## BEGIN RECORD EXCERPTS

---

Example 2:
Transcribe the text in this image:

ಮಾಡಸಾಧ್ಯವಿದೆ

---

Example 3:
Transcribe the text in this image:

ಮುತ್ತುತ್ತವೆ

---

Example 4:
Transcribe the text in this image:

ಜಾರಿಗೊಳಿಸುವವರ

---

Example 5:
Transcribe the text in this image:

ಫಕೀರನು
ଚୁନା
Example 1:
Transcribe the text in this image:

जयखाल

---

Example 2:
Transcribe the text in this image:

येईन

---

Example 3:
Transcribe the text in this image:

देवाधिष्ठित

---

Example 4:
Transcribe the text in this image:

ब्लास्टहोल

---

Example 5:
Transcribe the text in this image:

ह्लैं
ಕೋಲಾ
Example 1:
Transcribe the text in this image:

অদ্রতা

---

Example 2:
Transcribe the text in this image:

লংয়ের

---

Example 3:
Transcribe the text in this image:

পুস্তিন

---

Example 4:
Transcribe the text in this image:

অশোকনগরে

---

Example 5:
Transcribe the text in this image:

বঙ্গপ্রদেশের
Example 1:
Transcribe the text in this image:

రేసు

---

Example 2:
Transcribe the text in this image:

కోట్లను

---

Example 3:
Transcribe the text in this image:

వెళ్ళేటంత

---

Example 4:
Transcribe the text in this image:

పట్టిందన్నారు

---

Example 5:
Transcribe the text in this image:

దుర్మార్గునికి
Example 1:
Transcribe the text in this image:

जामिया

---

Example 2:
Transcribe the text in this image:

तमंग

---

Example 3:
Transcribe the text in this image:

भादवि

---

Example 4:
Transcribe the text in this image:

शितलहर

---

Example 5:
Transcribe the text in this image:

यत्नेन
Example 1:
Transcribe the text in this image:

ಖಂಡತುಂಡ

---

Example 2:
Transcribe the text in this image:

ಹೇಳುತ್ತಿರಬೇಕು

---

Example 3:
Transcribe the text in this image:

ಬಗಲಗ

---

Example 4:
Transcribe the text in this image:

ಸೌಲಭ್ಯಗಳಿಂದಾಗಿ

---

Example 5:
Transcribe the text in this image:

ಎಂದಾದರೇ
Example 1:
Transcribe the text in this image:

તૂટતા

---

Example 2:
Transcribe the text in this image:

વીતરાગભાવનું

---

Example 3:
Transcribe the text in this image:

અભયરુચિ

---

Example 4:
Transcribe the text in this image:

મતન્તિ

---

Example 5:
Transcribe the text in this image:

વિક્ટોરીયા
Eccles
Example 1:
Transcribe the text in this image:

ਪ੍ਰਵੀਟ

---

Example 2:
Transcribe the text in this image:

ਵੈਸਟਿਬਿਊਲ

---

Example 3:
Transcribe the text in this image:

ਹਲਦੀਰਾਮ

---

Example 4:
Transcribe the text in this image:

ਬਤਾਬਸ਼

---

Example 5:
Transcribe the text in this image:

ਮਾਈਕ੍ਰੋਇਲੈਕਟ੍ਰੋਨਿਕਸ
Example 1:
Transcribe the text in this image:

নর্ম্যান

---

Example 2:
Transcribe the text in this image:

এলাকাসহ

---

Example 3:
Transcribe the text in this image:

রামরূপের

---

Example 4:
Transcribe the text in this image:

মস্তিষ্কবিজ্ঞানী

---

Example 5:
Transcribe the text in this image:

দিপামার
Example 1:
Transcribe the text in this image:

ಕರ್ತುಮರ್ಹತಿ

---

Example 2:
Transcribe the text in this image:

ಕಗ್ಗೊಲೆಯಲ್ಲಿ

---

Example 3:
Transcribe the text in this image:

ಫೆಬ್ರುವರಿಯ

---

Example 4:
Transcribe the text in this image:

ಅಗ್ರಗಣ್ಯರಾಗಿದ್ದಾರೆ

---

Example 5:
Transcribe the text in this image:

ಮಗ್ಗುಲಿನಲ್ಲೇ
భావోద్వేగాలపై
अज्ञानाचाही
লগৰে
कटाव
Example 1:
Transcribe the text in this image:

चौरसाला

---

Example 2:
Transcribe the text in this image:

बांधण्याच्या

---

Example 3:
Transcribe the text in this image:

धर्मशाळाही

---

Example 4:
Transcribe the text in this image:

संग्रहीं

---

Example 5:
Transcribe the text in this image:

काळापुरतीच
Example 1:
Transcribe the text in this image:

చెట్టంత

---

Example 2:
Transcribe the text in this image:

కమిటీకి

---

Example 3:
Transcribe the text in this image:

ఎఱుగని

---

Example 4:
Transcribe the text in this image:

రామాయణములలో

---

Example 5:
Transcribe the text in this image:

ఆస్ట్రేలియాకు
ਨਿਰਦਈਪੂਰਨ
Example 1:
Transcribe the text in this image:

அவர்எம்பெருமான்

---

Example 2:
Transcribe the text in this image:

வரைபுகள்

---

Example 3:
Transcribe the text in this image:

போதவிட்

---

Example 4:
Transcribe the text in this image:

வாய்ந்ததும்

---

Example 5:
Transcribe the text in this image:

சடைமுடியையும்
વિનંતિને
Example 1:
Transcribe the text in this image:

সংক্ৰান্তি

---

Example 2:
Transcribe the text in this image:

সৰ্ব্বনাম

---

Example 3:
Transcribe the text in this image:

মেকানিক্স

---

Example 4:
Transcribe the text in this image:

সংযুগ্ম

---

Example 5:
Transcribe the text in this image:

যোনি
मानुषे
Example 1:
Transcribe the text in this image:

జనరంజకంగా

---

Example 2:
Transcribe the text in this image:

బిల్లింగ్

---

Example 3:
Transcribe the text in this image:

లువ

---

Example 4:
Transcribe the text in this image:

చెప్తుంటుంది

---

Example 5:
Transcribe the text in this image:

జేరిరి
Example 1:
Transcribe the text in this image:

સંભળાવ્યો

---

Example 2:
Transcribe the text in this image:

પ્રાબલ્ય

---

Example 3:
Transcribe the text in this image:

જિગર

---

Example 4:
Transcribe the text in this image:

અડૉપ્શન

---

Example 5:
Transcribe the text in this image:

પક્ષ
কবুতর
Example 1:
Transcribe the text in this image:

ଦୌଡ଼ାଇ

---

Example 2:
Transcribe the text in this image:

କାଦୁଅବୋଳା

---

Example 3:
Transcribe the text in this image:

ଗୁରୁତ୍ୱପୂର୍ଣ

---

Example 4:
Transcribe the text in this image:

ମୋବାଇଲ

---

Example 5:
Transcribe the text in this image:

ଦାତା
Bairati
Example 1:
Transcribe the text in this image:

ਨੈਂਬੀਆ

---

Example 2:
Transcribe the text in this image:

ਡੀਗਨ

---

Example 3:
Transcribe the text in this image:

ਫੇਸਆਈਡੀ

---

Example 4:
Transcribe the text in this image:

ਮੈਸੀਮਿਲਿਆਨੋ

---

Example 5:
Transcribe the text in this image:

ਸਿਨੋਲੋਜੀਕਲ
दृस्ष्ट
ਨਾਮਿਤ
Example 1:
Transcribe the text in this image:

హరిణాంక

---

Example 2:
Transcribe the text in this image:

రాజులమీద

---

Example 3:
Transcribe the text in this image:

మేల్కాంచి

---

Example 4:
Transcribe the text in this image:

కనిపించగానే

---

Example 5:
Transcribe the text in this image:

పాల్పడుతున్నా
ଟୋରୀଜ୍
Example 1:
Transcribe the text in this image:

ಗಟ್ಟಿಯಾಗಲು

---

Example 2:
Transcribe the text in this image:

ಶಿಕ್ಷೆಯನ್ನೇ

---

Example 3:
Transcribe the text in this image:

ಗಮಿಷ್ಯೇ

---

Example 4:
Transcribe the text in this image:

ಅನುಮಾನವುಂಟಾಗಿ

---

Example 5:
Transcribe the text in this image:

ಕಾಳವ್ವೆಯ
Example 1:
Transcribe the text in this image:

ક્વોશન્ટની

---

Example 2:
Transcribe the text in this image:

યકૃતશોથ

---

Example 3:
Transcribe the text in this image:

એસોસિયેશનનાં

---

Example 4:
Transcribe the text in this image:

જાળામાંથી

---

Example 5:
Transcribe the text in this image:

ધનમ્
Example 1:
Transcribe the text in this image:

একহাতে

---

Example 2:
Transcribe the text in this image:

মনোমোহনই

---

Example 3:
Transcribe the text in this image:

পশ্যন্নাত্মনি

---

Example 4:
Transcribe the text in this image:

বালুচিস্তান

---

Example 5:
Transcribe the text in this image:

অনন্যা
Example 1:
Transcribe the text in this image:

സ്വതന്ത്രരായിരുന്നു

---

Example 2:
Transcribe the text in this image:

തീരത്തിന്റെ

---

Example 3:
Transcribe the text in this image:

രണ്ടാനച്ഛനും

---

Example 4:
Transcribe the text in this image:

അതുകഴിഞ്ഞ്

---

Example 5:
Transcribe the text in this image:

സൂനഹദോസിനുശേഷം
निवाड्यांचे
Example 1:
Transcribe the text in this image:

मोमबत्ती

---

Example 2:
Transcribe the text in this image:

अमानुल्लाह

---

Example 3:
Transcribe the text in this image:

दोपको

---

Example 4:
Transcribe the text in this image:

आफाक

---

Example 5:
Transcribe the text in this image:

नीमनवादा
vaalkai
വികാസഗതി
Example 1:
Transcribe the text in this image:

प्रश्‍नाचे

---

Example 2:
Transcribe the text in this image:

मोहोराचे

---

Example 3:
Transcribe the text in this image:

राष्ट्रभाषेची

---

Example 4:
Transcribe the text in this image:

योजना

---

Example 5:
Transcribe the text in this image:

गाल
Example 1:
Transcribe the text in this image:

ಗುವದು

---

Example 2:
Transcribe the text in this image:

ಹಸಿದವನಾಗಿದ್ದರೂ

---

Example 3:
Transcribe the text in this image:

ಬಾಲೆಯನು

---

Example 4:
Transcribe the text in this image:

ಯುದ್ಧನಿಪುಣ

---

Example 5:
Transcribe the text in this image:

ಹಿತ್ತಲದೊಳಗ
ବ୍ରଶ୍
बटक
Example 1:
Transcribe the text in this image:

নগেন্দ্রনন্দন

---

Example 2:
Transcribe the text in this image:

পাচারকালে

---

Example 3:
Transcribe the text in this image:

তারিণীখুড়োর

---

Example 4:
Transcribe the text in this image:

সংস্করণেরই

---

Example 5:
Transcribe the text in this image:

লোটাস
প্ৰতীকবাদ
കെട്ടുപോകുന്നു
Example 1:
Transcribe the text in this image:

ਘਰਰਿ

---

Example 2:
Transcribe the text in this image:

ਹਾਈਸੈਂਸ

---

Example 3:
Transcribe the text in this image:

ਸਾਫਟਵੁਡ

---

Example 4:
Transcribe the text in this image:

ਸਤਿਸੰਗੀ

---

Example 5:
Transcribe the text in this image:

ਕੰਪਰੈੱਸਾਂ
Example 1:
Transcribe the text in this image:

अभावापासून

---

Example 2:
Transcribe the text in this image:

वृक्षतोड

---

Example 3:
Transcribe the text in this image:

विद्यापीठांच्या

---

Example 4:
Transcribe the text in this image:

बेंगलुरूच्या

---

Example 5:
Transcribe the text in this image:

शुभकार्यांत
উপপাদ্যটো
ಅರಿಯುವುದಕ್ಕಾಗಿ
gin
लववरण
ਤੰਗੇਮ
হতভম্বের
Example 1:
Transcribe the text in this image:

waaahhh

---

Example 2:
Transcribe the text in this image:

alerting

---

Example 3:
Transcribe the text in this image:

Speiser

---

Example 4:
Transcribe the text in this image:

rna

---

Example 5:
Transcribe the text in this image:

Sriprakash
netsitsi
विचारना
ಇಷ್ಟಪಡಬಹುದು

## END RECORD EXCERPTS

**SET TASK:** Reproduce the rows above without any change, starting at the first one and ending at the line that contains "વીતરાગભાવનું".

**ANSWER IN FULL:**
---

Example 2:
Transcribe the text in this image:

ಮಾಡಸಾಧ್ಯವಿದೆ

---

Example 3:
Transcribe the text in this image:

ಮುತ್ತುತ್ತವೆ

---

Example 4:
Transcribe the text in this image:

ಜಾರಿಗೊಳಿಸುವವರ

---

Example 5:
Transcribe the text in this image:

ಫಕೀರನು
ଚୁନା
Example 1:
Transcribe the text in this image:

जयखाल

---

Example 2:
Transcribe the text in this image:

येईन

---

Example 3:
Transcribe the text in this image:

देवाधिष्ठित

---

Example 4:
Transcribe the text in this image:

ब्लास्टहोल

---

Example 5:
Transcribe the text in this image:

ह्लैं
ಕೋಲಾ
Example 1:
Transcribe the text in this image:

অদ্রতা

---

Example 2:
Transcribe the text in this image:

লংয়ের

---

Example 3:
Transcribe the text in this image:

পুস্তিন

---

Example 4:
Transcribe the text in this image:

অশোকনগরে

---

Example 5:
Transcribe the text in this image:

বঙ্গপ্রদেশের
Example 1:
Transcribe the text in this image:

రేసు

---

Example 2:
Transcribe the text in this image:

కోట్లను

---

Example 3:
Transcribe the text in this image:

వెళ్ళేటంత

---

Example 4:
Transcribe the text in this image:

పట్టిందన్నారు

---

Example 5:
Transcribe the text in this image:

దుర్మార్గునికి
Example 1:
Transcribe the text in this image:

जामिया

---

Example 2:
Transcribe the text in this image:

तमंग

---

Example 3:
Transcribe the text in this image:

भादवि

---

Example 4:
Transcribe the text in this image:

शितलहर

---

Example 5:
Transcribe the text in this image:

यत्नेन
Example 1:
Transcribe the text in this image:

ಖಂಡತುಂಡ

---

Example 2:
Transcribe the text in this image:

ಹೇಳುತ್ತಿರಬೇಕು

---

Example 3:
Transcribe the text in this image:

ಬಗಲಗ

---

Example 4:
Transcribe the text in this image:

ಸೌಲಭ್ಯಗಳಿಂದಾಗಿ

---

Example 5:
Transcribe the text in this image:

ಎಂದಾದರೇ
Example 1:
Transcribe the text in this image:

તૂટતા

---

Example 2:
Transcribe the text in this image:

વીતરાગભાવનું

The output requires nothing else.